Exactly. You've always got to proceed as if everyone is positive and play safe accordingly. So what's the problem Ethan.

 

Later.

Guest DCeBOY
Posted

RE: who are you?

 

2 words: fuck you

Guest DCeBOY
Posted

RE: who are you?

 

while my "fuck you" comment to traveller is certainly well-deserved, i'd also like to point out that in my post above, i indicated that it would permit every one of us to make better-informed choices if we were to know who the reckless escort is.

perhaps in his stupor, traveller missed that comment.

Guest jthomp3303seattle
Posted

RE: who are you?

 

john in Seattle: I was not a willing bareback participant, just stupid. The condoms were on the bed, I falsly assumed they were going to be used by the pro. He did not cum,so I've been told it wasn't as risky. I am a client, new at the time. So, all of a sudden I'm the bad guy?

Posted

RE: who are you?

 

So John let me get this straight. (I can be a little slow.) You had condoms. You expected them to be used.

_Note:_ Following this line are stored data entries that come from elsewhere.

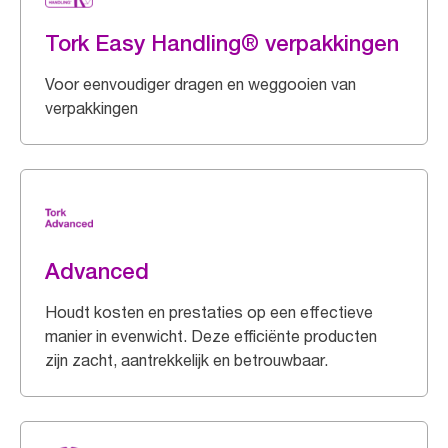
Tork Easy Handling® verpakkingen
Voor eenvoudiger dragen en weggooien van
verpakkingen
Advanced
Houdt kosten en prestaties op een effectieve
manier in evenwicht. Deze efficiënte producten
zijn zacht, aantrekkelijk en betrouwbaar.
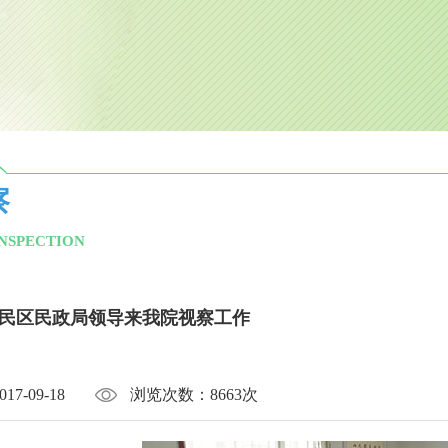
察
INSPECTION
民区民政局领导来我院视察工作
017-09-18
浏览次数：
8663次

You told him to use them. You believed he did. And you found out he fucked you bareback Right?

 

Oh my God!

 

Sorry if I am naive here but I still reeling from the image. And you said the guy was well reviewed?

 

Jeff

Guest 7Zach
Posted

RE: who are you?

 

Never have written a review about u, but that's not the point of my post. The guy had unprotected sex; ur a sex worker, and have sex with clients u know nothing about. Yet u do it, without any information at all. Just think ur posts were nothing but hyprocritical, and intended only to garner the id of the escort with whom he had unprotected sex.

 

BTW, u said u were leaving again last week in a post where u complained about something that francisxx said about u. Don't disappoint us, I blocked my calendar.

Guest 7Zach
Posted

RE: who are you?

 

Well-deserved? But i do think the sentence would have read better if you had used the word, "whilst".

Guest 7Zach
Posted

RE: who are you?

 

I didn't read anything that said he told the escort to use them.